On many mornings, in the quiet before the forest and hills come to life, I might spy a small group of deer in the hay field. Sometimes, the field is spotted with wild turkeys early in the morning. Still, I am always on the lookout for a different kind of bird.
Several years ago, back in the late 1970s I believe, folks were somewhat surprised to see Bald Eagles making a comeback across the North American continent. As populations grew across the country, many of these majestic creatures made their way south and settled along the Mississippi Flyway.
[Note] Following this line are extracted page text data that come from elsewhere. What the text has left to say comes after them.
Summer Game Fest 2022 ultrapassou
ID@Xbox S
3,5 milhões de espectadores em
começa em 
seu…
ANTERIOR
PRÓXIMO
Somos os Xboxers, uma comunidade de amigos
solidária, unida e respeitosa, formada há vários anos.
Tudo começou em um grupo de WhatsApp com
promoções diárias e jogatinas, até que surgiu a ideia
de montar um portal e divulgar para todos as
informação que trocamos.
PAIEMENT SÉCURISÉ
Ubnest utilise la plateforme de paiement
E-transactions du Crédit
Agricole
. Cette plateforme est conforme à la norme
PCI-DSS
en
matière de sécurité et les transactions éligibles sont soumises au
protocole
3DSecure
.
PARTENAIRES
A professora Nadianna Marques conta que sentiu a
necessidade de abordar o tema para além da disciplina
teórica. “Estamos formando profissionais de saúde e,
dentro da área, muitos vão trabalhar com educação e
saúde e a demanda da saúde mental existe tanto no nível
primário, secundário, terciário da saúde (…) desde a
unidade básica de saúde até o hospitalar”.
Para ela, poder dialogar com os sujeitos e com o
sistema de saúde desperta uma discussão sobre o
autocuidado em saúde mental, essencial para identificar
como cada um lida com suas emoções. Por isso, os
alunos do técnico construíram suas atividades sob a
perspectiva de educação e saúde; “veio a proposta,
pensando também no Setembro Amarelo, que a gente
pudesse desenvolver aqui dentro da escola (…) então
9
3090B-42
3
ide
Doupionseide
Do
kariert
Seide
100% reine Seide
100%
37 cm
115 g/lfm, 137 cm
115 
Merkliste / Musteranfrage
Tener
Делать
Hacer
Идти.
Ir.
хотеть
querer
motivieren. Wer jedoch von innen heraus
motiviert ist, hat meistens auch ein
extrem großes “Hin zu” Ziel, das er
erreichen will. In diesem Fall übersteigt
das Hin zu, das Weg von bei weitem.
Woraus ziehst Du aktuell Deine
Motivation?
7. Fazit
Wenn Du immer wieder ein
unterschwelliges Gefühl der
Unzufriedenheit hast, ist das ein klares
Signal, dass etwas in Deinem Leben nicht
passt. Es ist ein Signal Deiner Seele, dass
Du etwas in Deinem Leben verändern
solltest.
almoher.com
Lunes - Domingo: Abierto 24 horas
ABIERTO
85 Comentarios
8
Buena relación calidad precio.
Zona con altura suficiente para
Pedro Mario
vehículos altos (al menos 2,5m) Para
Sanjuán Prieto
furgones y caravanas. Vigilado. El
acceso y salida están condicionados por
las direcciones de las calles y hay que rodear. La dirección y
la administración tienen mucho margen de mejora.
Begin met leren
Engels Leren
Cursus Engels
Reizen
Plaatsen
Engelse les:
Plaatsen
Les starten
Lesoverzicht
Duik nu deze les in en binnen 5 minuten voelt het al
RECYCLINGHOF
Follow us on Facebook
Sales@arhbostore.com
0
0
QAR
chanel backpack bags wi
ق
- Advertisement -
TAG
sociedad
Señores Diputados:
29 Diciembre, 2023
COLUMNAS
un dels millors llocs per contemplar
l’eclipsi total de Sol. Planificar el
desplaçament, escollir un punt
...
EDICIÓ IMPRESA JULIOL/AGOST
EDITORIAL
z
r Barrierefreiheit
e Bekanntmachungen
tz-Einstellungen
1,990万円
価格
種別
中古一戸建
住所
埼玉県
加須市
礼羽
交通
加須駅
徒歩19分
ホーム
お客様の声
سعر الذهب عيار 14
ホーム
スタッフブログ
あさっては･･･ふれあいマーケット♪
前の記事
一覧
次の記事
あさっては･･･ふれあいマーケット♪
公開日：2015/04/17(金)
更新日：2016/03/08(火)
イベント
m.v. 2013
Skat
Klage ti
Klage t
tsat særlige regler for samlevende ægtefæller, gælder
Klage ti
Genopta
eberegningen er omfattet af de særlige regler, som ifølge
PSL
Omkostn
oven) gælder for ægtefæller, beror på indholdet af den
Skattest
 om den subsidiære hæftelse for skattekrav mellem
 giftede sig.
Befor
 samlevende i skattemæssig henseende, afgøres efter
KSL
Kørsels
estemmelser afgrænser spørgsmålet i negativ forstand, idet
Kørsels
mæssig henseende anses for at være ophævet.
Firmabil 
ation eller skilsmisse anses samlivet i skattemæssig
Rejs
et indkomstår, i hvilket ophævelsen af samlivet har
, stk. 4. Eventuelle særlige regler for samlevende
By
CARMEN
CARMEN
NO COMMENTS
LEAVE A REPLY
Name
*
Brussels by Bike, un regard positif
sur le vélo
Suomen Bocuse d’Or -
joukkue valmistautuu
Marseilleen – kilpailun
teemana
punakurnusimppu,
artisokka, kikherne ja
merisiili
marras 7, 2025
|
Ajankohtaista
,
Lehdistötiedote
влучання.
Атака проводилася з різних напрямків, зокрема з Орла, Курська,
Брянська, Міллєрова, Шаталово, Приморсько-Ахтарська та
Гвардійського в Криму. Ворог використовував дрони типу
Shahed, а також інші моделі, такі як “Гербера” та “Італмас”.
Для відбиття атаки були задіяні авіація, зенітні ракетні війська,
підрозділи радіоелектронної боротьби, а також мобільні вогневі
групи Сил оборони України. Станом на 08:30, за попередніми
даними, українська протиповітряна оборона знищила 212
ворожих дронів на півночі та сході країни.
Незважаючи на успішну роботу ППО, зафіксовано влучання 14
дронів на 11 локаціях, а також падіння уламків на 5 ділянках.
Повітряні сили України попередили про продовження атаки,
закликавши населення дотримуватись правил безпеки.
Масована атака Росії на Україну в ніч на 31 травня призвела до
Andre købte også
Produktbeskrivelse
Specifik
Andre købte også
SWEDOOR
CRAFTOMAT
As they came into the Ozarks from the plains, many found their way to Stone County and Cleburne County in Arkansas.
About four or five years ago, while watching the main hayfield for signs of deer during one of our fall hunting camps, I heard a crow screaming and saw him flapping his wings at something higher up in a tall tree along Tomahawk Creek. Following the direction his ire seemed to be targeting, I saw a large, picture-perfect specimen of a Bald Eagle, standing tall at the very top of the tree.
Since that morning, I have seen eagles around Shiloh every autumn and winter. I always see at least one pair, and have seen the pair flying around with a couple of young offspring a few times. I considered their presence, and annual returns, to be a good sign for the future.
On that morning a week or two ago, I was on “eagle watch” once more. I had seen the deer in the hayfield and heard the gobblers calling from up the hill, but was just about to give up on the eagles.
”Maybe it was still too early in the year,” I thought. “Or maybe they won’t be back this year, or ever for that matter.”
Just as the foggy morning began to give way to a sunny sky, I saw a lone figure soaring high above the mountain just to the northeast of the farm. Sometimes what might appear to be an eagle from a distance turns out to be a vulture or other bird-of-prey, so I didn’t get too excited. At least not yet.
As I continued to watch the bird float effortlessly on the thermals rising up the west slope of the hill, the sunlight bounced off a gleaming white head and tail. That’s when I realized the eagles were back.
Even after the year we’ve had, with all its delays and setbacks and waiting and changes, that’s a good sign!